# A problem with Airtel GPRS



## stinger_02in (Apr 24, 2005)

i am an Airtel subscriber from kolkata. i have a GPRS (Mobile Office) enabled nokia 3120.my prob is that i can visit all wap sites except the yahoo wap/mobile site.when i enter one of the following addresses :

wap.yahoo.com
mobile.yahoo.com
wap.oa.yahoo.com
in.mobile.yahoo.com

the xhtml browser goes into an endless loop, loading nothing.
my freind has a hutch connection here in kolkata.his problem is similar to me, only that he CAN access yahoo mobile but NOT MSN mobile!!!!!!!

any help plz .....


----------



## techiways (Apr 24, 2005)

There should be an problem with the Yahoo Wap site.
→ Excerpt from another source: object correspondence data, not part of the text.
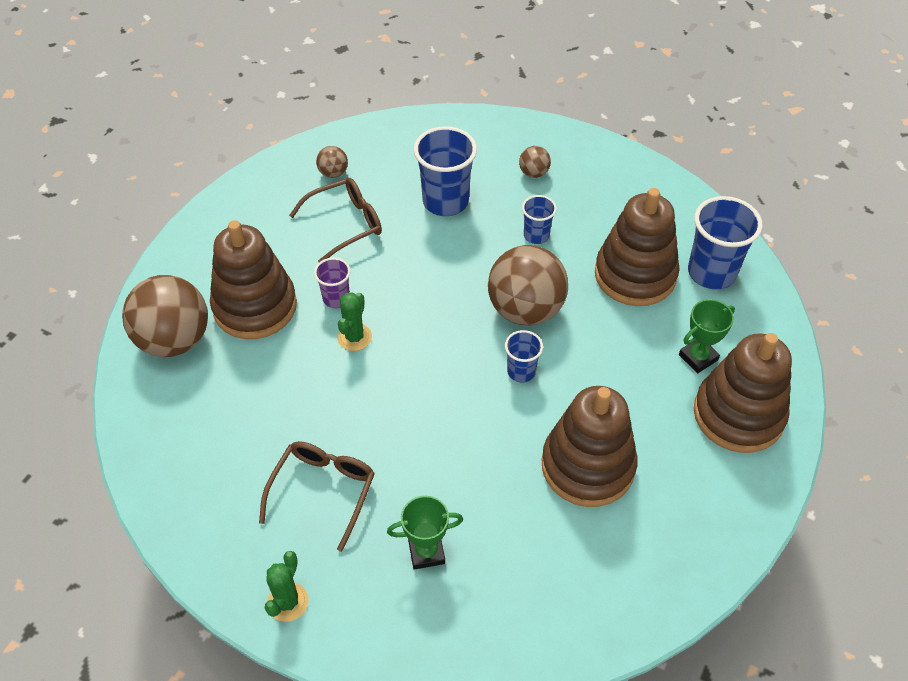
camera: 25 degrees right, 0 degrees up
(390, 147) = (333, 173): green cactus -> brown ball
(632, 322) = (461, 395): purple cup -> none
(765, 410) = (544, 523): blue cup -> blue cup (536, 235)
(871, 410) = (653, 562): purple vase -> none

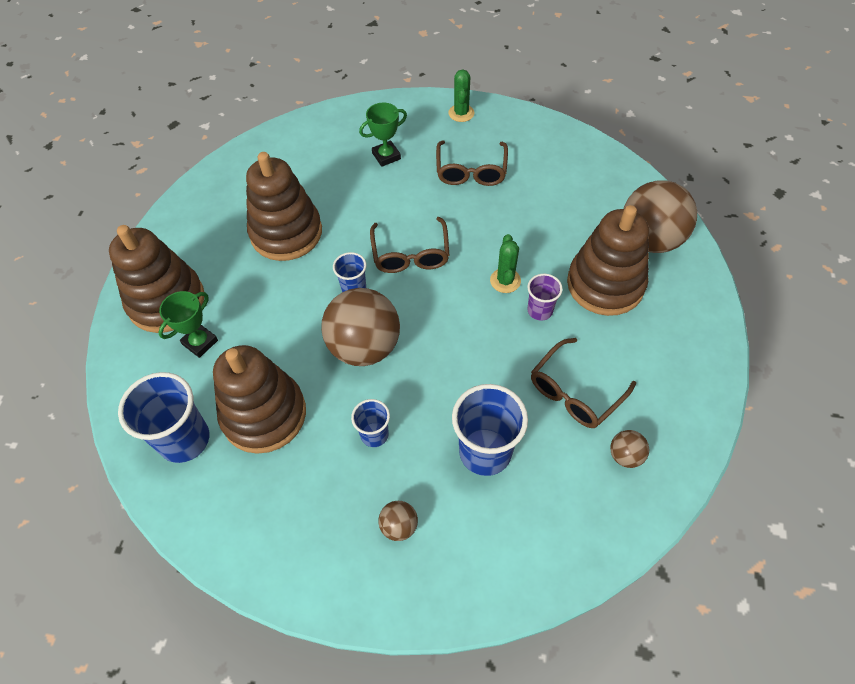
camera: 165 degrees right, 5 degrees up
(445, 395) = (410, 254): none -> brown glasses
Try accessing *in.wap.yahoo.com

Are you facing this problem suddenly or since long time?

if you are still unable to access the site, try contacting customer care by email.


----------



## stinger_02in (Apr 24, 2005)

*Re*

in.wap.yahoo.com doesnt work either.
i am having this problem from begining.
customer care have been unable to solve it.

is there any airtel user from kolkata who can access this site?


----------



## abhinav (Apr 25, 2005)

Well is your sim prepaid or postpaid?


----------



## Sankalp (Apr 25, 2005)

Hey I am in calcutta too and I can acess all the sites well enough with atel GPRS.

Maybe ur phone has some problem


----------



## stinger_02in (Apr 25, 2005)

my conn. is prepaid.

if my phone has a problem then how can i surf other wap sites ???

also, i can access yahoo uk,yahoo aus,yahoo canada,yahoo denmark etc.
but when i try to sign in, it always displays an error saying that my username/password is invalid.


----------



## stinger_02in (Apr 26, 2005)

most astonishingly i was able to access the yahoo wap site wap.yahoo.co.in today.i dont know how long will it last.

still during login i always get an error saying my login is incorrect. i have a .com mail address and not .co.in. is it the cause ?


----------